Our test suite probably needs some work to capture more detail on failure. What I would do manually is run the test directly with a verbose option, e.g.

$ cd t
$ ./t0039-llnl-el-capitan-cluster.t -v

But anyway, we could disable that test by default and selectively enable it in CI. Could you try with this patch?

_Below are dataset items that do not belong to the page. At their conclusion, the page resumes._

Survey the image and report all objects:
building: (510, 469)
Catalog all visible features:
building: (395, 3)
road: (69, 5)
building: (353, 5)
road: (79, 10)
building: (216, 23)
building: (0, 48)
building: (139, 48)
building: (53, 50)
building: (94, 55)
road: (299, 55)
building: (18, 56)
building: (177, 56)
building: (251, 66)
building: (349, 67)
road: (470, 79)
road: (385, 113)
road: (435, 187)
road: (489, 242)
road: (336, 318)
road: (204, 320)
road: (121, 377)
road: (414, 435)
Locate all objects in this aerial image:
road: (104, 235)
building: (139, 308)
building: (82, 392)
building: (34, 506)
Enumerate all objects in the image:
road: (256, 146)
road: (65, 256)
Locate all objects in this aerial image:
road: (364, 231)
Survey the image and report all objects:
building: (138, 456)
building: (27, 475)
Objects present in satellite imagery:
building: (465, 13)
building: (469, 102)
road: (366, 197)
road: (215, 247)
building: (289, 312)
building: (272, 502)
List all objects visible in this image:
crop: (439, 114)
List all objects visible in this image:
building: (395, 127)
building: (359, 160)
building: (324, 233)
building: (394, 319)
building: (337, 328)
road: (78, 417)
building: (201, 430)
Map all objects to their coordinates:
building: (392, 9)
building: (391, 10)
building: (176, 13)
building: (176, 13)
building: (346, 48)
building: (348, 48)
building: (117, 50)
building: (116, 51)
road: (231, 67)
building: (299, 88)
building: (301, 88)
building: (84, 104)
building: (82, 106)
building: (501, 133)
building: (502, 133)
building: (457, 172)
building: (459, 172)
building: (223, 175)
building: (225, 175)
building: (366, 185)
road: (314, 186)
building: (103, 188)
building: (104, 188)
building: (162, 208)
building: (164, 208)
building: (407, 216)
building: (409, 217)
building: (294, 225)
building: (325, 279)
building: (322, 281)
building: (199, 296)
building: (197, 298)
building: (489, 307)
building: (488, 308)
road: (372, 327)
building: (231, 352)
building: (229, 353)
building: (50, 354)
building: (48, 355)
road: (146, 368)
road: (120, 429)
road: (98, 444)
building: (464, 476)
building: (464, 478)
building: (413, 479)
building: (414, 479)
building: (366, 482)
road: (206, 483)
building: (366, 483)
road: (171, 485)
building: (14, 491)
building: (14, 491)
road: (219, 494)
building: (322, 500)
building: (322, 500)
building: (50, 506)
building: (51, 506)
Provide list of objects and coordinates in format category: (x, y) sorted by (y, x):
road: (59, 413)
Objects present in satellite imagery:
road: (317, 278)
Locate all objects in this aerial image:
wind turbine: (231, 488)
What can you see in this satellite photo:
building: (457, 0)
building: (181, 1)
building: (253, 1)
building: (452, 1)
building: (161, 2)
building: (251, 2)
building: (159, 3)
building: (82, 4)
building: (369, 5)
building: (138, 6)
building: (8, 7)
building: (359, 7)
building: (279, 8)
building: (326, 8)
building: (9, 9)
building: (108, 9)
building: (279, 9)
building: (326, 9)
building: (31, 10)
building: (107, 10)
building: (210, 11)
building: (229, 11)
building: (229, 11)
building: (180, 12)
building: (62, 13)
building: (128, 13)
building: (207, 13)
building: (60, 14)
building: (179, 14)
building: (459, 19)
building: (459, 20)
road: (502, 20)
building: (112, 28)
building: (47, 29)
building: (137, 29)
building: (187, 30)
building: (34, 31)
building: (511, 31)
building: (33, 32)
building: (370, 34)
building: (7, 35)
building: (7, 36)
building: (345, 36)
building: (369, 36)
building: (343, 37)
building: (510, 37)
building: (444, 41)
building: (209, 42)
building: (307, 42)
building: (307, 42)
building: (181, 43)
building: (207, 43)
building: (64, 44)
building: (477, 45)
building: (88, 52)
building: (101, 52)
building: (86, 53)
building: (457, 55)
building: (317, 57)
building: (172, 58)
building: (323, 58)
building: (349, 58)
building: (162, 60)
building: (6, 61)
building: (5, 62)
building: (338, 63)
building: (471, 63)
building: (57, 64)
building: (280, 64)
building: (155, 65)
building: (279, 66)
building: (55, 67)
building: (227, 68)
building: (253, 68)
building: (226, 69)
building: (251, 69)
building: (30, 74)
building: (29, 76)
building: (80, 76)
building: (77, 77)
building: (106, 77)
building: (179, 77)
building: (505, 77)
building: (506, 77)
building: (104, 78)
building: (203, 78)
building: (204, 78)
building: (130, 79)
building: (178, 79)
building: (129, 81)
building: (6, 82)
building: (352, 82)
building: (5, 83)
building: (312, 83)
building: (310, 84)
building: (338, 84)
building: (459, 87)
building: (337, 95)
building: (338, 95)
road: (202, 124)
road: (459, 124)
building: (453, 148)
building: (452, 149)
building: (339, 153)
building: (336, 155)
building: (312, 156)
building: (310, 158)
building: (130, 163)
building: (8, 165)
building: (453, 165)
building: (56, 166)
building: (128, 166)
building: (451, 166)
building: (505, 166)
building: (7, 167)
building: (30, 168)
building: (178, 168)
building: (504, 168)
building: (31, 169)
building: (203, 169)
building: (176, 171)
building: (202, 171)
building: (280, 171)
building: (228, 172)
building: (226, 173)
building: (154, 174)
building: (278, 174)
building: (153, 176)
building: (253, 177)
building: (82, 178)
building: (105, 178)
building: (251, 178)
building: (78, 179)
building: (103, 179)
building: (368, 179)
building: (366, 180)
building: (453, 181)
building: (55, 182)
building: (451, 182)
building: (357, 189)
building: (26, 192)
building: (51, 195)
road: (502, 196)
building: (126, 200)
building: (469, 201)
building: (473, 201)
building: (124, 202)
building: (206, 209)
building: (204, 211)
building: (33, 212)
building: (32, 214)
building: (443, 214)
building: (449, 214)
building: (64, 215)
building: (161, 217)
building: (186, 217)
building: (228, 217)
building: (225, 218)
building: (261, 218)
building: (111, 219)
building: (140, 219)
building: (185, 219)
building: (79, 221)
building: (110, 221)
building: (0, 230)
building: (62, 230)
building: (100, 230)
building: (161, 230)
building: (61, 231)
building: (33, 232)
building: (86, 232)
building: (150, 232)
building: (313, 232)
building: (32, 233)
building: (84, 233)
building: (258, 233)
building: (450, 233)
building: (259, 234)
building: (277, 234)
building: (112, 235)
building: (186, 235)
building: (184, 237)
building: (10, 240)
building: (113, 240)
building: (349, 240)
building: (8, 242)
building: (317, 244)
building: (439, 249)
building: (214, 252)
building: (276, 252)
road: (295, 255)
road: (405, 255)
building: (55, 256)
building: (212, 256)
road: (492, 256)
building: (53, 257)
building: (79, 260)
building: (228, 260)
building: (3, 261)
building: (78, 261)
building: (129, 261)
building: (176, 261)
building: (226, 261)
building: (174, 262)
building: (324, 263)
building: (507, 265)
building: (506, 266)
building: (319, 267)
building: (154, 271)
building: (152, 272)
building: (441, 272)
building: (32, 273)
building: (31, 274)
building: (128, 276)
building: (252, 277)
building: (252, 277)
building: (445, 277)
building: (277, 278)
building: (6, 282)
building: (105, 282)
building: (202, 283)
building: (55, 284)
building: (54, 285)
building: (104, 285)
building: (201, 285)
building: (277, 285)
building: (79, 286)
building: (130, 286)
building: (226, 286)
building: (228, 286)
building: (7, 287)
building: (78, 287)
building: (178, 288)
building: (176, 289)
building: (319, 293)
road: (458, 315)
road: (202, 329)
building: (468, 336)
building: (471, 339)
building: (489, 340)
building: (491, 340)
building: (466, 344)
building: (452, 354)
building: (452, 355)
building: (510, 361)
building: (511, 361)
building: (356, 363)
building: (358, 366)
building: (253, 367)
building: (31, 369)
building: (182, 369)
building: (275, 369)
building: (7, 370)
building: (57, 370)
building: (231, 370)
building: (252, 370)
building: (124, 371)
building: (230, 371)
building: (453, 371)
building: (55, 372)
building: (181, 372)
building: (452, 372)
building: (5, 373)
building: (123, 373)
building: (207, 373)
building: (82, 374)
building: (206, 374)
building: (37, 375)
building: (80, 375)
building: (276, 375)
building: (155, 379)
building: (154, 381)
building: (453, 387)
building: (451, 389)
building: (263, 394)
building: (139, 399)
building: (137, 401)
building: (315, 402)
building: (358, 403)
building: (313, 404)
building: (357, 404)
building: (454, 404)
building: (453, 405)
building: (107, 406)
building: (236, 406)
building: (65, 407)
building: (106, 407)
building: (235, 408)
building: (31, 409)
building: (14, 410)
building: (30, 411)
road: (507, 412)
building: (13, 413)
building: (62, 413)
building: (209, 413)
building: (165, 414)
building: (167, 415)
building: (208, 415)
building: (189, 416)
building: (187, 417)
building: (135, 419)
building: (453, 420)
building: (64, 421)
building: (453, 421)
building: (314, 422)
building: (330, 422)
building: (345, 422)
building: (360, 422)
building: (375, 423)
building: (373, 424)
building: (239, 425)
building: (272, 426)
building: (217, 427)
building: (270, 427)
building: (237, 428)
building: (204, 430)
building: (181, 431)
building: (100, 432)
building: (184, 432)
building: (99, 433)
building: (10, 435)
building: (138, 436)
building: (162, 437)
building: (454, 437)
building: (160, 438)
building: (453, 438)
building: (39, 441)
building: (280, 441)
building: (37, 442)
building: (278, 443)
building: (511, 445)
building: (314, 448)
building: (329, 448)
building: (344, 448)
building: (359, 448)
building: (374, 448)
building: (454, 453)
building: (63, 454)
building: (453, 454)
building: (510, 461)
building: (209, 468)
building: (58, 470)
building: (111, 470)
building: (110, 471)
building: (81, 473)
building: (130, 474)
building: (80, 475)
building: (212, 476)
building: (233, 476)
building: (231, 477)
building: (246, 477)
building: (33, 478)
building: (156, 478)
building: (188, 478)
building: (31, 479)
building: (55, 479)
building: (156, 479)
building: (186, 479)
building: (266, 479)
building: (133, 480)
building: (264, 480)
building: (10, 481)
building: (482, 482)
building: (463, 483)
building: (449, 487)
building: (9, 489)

diff --git a/t/t0039-llnl-el-capitan-cluster.t b/t/t0039-llnl-el-capitan-cluster.t
index cf0d780..c572547 100755
--- a/t/t0039-llnl-el-capitan-cluster.t
+++ b/t/t0039-llnl-el-capitan-cluster.t
@@ -4,6 +4,12 @@ test_description='Check LLNL El Capitan config'

 . `dirname $0`/sharness.sh

+test -n "$TEST_LONG" && test_set_prereq LONGTEST
+if ! test_have_prereq LONGTEST; then
+        skip_all='skipping large scale El Capitan test'
+        test_done
+fi
+
 ulimit -n 2048

 powermand=$SHARNESS_BUILD_DIRECTORY/src/powerman/powermand
garlick commented 1 month ago

@hosiet - please let us know if the just-merged fix doesn't resolve this.

hosiet commented 1 month ago

Thanks for the patch that disables this certain test in post-build tests. The build is now OK as shown on https://buildd.debian.org/status/package.php?p=powerman .

Probably we can run that certain problematic test in CI rather than post-build test. Debian has such CI infrastructure, and I can try to see if having that test executed in the CI with verbose option enabled could obtain more useful debugging info.

garlick commented 1 month ago

I just tried that test on a raspberry pi 4 with 2GB RAM running raspbian 12 and got an oom kill:

[35622.739829] Out of memory: Killed process 10905 (powermand) total-vm:557444kB, anon-rss:497408kB, file-rss:1792kB, shmem-rss:0kB, UID:5588 pgtables:1116kB oom_score_adj:0

It worked (slowly) when I re-ran it on a pi 4 with 4GB RAM.

My guess is that is the problem and you probably don't need to take it further. The test doesn't cover unique functionality; it is just a scaling test.